Vous ne trouverez effectivement pas de producteur d'énergie renouvelable ou de fabricant de technologies propres parmi les dix titres dominants du Fonds Environnement Desjardins. En lieu et place, on y trouve plutôt trois institutions financières, quatre compagnies minières et deux pétrolières, en plus du fabricant des BlackBerry, RIM.

Des noms comme Suncor, qui exploite des sables bitumineux, ou Talisman, active dans le dossier controversé des gaz de schiste au Québec, font bondir M. Tanguay. Barrick Gold, une minière canadienne régulièrement prise pour cible par les militants environnementaux et sociaux, est aussi du lot.

Le débat est loin d'être nouveau dans l'univers des fonds dits «verts» ou «éthiques». Lors du récent déversement du pétrole dans le golfe du Mexique, La Presse Affaires avait relevé que nombre de fonds d'investissement responsable avait misé leurs billes dans BP, ce qui avait soulevé le débat.

Chez Desjardins, on connaît aussi bien ces questions.

«Ça peut surprendre parce qu'il y a effectivement des secteurs qui peuvent présenter des risques environnementaux plus élevés, notamment l'énergie et les ressources naturelles», convient Rosalie Vendette, conseillère en investissement responsable chez Desjardins.

Dans le cas du Fonds Environnement, Mme Vendette explique qu'à part l'armement, le nucléaire et l'industrie du tabac, aucun secteur industriel n'a été exclu d'emblée, ce qui n'empêche pas une stricte sélection des entreprises qui composent le fonds.

«D'abord, on élimine les compagnies que l'on juge non responsables, explique Mme Vendette. Ensuite, on intervient au niveau du dialogue. On approche les compagnies, on leur transmet nos préoccupations environnementales».

Desjardins fait affaire avec le gestionnaire Fonds Éthiques pour faire ainsi pression sur les entreprises.

Des exemples? Desjardins affirme avoir incité Barrick Gold à nommer un spécialiste de l'environnement dans son conseil d'administration, et a obtenu que Suncor dévoile sa stratégie d'entreprise advenant qu'un prix sur le carbone soit fixé au Canada.

«On ne croit pas que l'exclusion soit une stratégie qui mène à des changements, dit Mme Vendette.

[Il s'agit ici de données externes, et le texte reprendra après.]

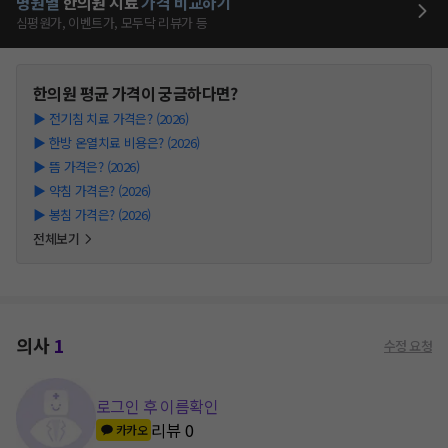
병원별
한의원
치료
가격 비교하기
심평원가, 이벤트가, 모두닥 리뷰가 등
한의원
평균 가격이 궁금하다면?
▶
전기침 치료 가격은? (2026)
▶
한방 온열치료 비용은? (2026)
▶
뜸 가격은? (2026)
▶
약침 가격은? (2026)
▶
봉침 가격은? (2026)
전체보기
의사
1
수정 요청
로그인 후 이름확인
리뷰
0
카카오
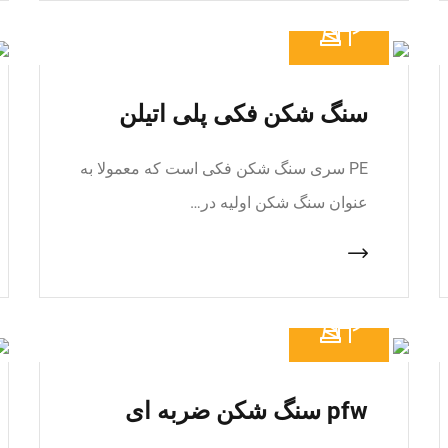
سنگ شکن فکی پلی اتیلن
PE سری سنگ شکن فکی است که معمولا به
عنوان سنگ شکن اولیه در…
pfw سنگ شکن ضربه ای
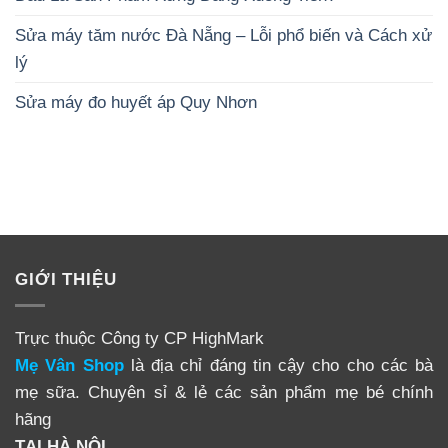
Sửa máy tăm nước Đà Nẵng – Lỗi phổ biến và Cách xử
lý
Sửa máy đo huyết áp Quy Nhơn
GIỚI THIỆU
Trực thuộc Công ty CP HighMark
Mẹ Vân Shop
là địa chỉ đáng tin cậy cho cho các bà
mẹ sữa. Chuyên sỉ & lẻ các sản phẩm mẹ bé chính
hãng
TẠI HÀ NỘI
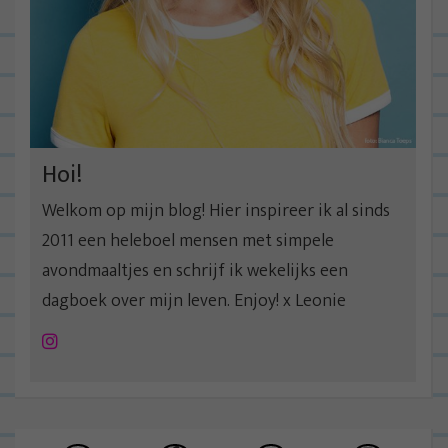
Hoi!
Welkom op mijn blog! Hier inspireer ik al sinds
2011 een heleboel mensen met simpele
avondmaaltjes en schrijf ik wekelijks een
dagboek over mijn leven. Enjoy! x Leonie
Instagram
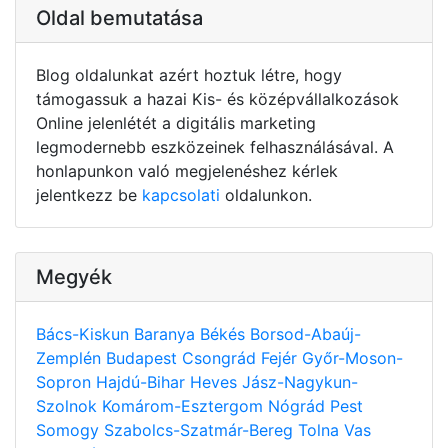
Oldal bemutatása
Blog oldalunkat azért hoztuk létre, hogy
támogassuk a hazai Kis- és középvállalkozások
Online jelenlétét a digitális marketing
legmodernebb eszközeinek felhasználásával. A
honlapunkon való megjelenéshez kérlek
jelentkezz be
kapcsolati
oldalunkon.
Megyék
Bács-Kiskun
Baranya
Békés
Borsod-Abaúj-
Zemplén
Budapest
Csongrád
Fejér
Győr-Moson-
Sopron
Hajdú-Bihar
Heves
Jász-Nagykun-
Szolnok
Komárom-Esztergom
Nógrád
Pest
Somogy
Szabolcs-Szatmár-Bereg
Tolna
Vas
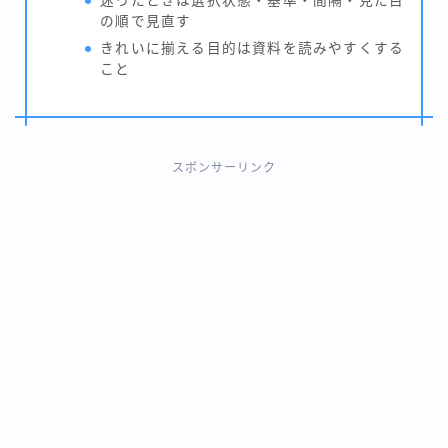
迷ったときは選択状態・基準・間隔・見た目
の順で見直す
きれいに揃える目的は資料を読みやすくする
こと
スポンサーリンク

Si on n'entame pas le dialogue, qui fera pression pour changer les pratiques?»

Un argumentaire qui ne convainc qu'à moitié Georges Tanguay, de l'UQAM.

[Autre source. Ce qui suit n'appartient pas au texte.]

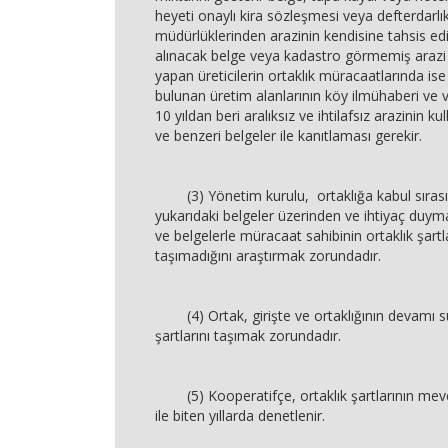
heyeti onaylı kira sözleşmesi veya defterdarlı
müdürlüklerinden arazinin kendisine tahsis edil
alınacak belge veya kadastro görmemiş arazi
yapan üreticilerin ortaklık müracaatlarında ise
bulunan üretim alanlarının köy ilmühaberi ve v
10 yıldan beri aralıksız ve ihtilafsız arazinin ku
ve benzeri belgeler ile kanıtlaması gerekir.
(3) Yönetim kurulu, ortaklığa kabul sırası
yukarıdaki belgeler üzerinden ve ihtiyaç duymas
ve belgelerle müracaat sahibinin ortaklık şartla
taşımadığını araştırmak zorundadır.
(4) Ortak, girişte ve ortaklığının devamı sü
şartlarını taşımak zorundadır.
(5) Kooperatifçe, ortaklık şartlarının mevcu
ile biten yıllarda denetlenir.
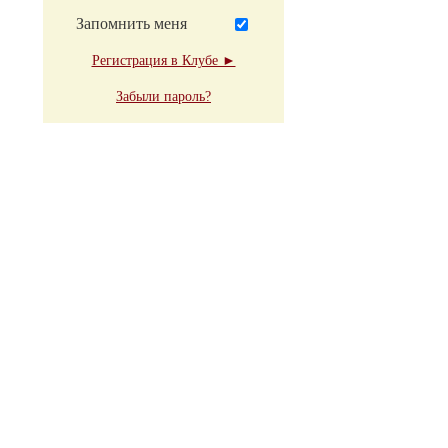
Запомнить меня
Регистрация в Клубе ►
Забыли пароль?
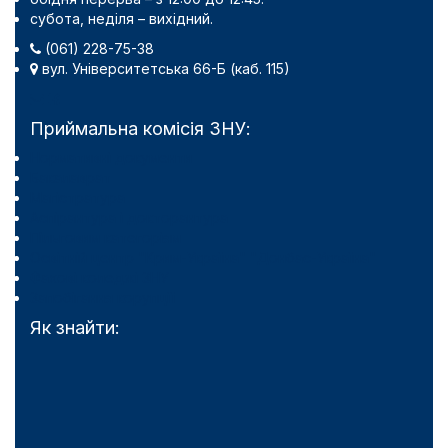
субота, неділя – вихідний.
(061) 228-75-38
вул. Університетська 66-Б (каб. 115)
Приймальна комісія ЗНУ:
Нормативні документи
Бакалаврат
Магістратура
Аспірантура і докторантура
Пільговим категоріям
Освітній центр "Крим-Україна" "Донбас-Україна"
Фахові коледжі ЗНУ
Запобігання корупції
Як знайти:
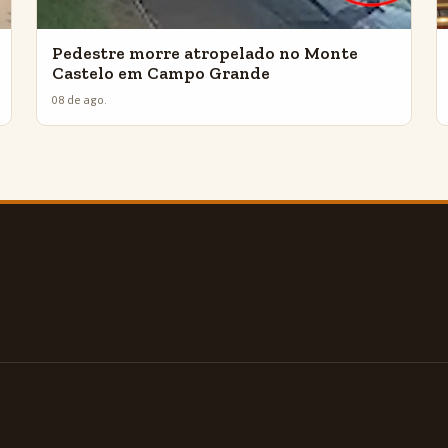
Pedestre morre atropelado no Monte
Castelo em Campo Grande
08 de ago.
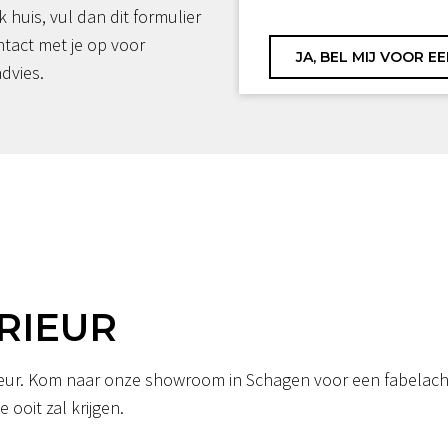
jk huis, vul dan dit formulier
ntact met je op voor
advies.
RIEUR
erieur. Kom naar onze showroom in Schagen voor een fabelacht
 ooit zal krijgen.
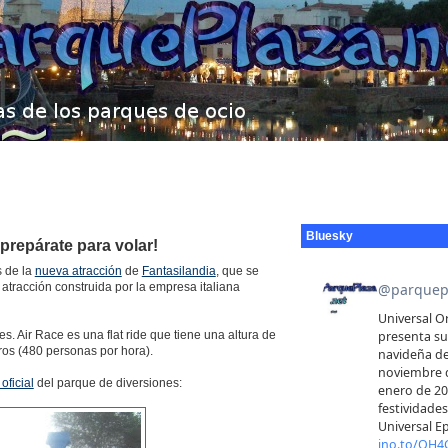
Bluesky
prepárate para volar!
 de la
nueva atracción
de
Fantasilandia
, que se
atracción construida por la empresa italiana
. Air Race es una flat ride que tiene una altura de
ros (480 personas por hora).
ficial
del parque de diversiones:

«On dit: ces entreprises sont là pour rester, aussi bien travailler avec elles pour changer leurs pratiques. Sauf que ça revient aussi à jouer leur jeu. Quand on me dit que ces entreprises sont vertes et durables, je prends ça avec un grain de sel.»

M. Tanguay se demande si les investisseurs qui choisissent le Fonds Environnement savent vraiment où vont leurs économies.

«Quand on investit dans un fonds vert, je ne suis pas sûr que l'on attende à cela.»

Desjardins réplique que toute l'information est disponible sur son site web et ses prospectus et qu'elle informe les investisseurs des efforts faits auprès des entreprises.

Paul Lanoie, spécialiste de l'économie de l'environnement à HEC Montréal, juge quant à lui l'approche de Desjardins «légitime».

«J'accepte le fait qu'il y a certains secteurs d'activité plus polluants que d'autres et dont on aurait de la difficulté à se passer. Qu'on investisse dans les entreprises les plus performantes et responsables de ces secteurs, je suis ouvert à ça.»